*** Records Section Begins ***

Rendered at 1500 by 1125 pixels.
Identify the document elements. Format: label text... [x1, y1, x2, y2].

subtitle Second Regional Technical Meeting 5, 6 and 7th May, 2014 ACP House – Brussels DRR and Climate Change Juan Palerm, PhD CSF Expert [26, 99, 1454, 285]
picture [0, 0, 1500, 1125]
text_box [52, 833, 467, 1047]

*** Records Section Ends ***

What you should do. Output the lines from the one with "Identify the document" through the end of the records above, exactly, including both ends, and nothing besides.

Output for this task.
Identify the document elements. Format: label text... [x1, y1, x2, y2].

subtitle Second Regional Technical Meeting 5, 6 and 7th May, 2014 ACP House – Brussels DRR and Climate Change Juan Palerm, PhD CSF Expert [26, 99, 1454, 285]
picture [0, 0, 1500, 1125]
text_box [52, 833, 467, 1047]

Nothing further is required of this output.